For next generation database vendors like Santa Clara, Calif.-based DataStax, this is great news because its tech is purpose-built for this point in time. 

When Netflix's Oracle database failed, leaving some customers without movies for as long as 48 hours, all the schmoozing in the world wouldn't have kept the company from ripping Larry Ellison's creation out of its infrastructure. Ditto for broadcasting giant Sky after it realized that items were evaporating from its customers' shopping carts before they got to the checkout.

Cloud-Scale from the Start

Companies whose businesses and customer-facing relationships depend on the web are now choosing cloud-scale technologies from the start. Oracle isn't the competition anymore Martin Van Ryswyk, executive vice president at DataStax, told CMSWire.

But that doesn't mean DataStax is resting on its laurels, especially in light of competition from vendors like MongoDB, Couchbase and Riak.

And that's where DataStax's latest innovation, DataStax Enterprise Graph (DSE Graph) comes in. It was built to show relationships between data, in context, so that marketers could deliver better customer experiences based on algorithms like "people like you also bought xxx"; "people who vacation in the Bahamas and stay at the Ritz Carlton will most likely vacation "here"next"; to Twitter followers of Ashton Kutcher will watch xxx television show next".

Learning Opportunities

Scaling-Out Kutcher Style

While the first two queries might not be that hard to solve using existing technologies, try to scale out to Kutcher's 17.5 million followers, their followers and their followers' followers and you have a big data problem you need an Enterprise-grade Graph database to solve and an Enterprise grade platform to do it on. That's what DataStax Enterprise with DataStax Enterprise Graph is for.

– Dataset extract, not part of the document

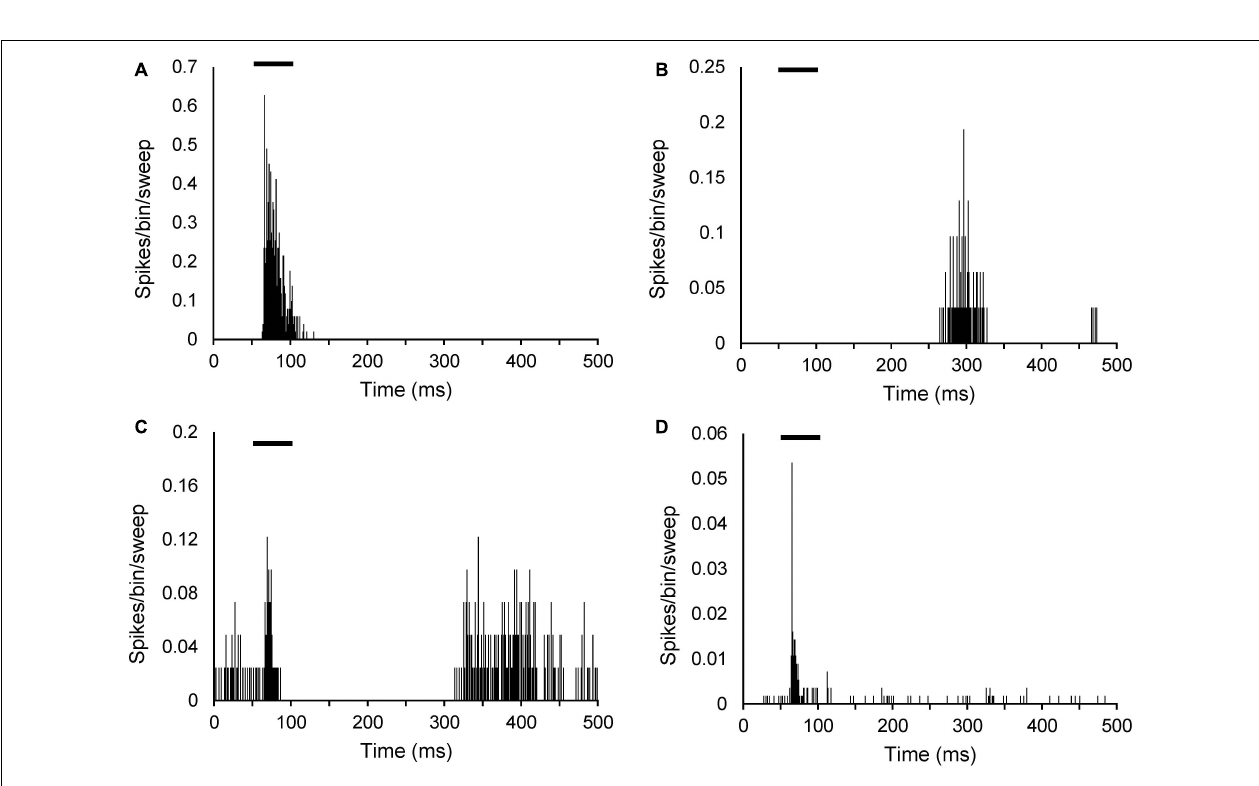
FIGURE 3 | Peristimulus time histograms (PSTHs) illustrating different sound evoked response types in MGN neurons. PSTHs show single neuron responses to a 50-ms pure tone at CF 20 dB above threshold. Spikes are shown as per bin width (bin width of 1 ms) per sweep (50 sweeps). (A) Onset neuron (CF: 6.5 kHz; threshold 43 dB SPL). (B) Off response neuron (CF: 619 Hz; threshold 66 dB SPL). (C) On and off response neuron (CF 16.3 kHz; threshold 77 dB SPL). (D) Sustained response neuron (CF 15.6 kHz; threshold 41 dB SPL). Black bars in each panel indicate timing and duration of the tone burst.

But it's useful beyond marketing, we should note. You could use a graph database to look at disease patterns just as readily as you could to map and mine Kutcher's social network.

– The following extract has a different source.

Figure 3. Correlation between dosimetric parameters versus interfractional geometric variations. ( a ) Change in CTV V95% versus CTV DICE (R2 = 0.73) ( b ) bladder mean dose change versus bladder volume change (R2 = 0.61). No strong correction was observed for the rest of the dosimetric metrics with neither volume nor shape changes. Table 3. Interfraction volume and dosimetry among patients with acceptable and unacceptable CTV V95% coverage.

Multimodel Databases: The Future?

Today's announcement reaches beyond the world of graph databases. Van Ryswyk told CMSWire that CIOs have been asking for tools with which to address its multi-data model needs for some time and that DataStax Enterprise (DSE), with its built-in multi-model capabilities that provide support for key-value, tabular, JSON / document, and graph data models is the answer.

DSE Graph and DataStax Enterprise are based on open source technologies like Apache Cassandra, Apache Spark, Apache TinkerPop, Gremlin and more. Though DataStax acquired and/or rewrote the code in Gremlin, it belongs to the community, Van Ryswyk told CMSWire. It is the open source way.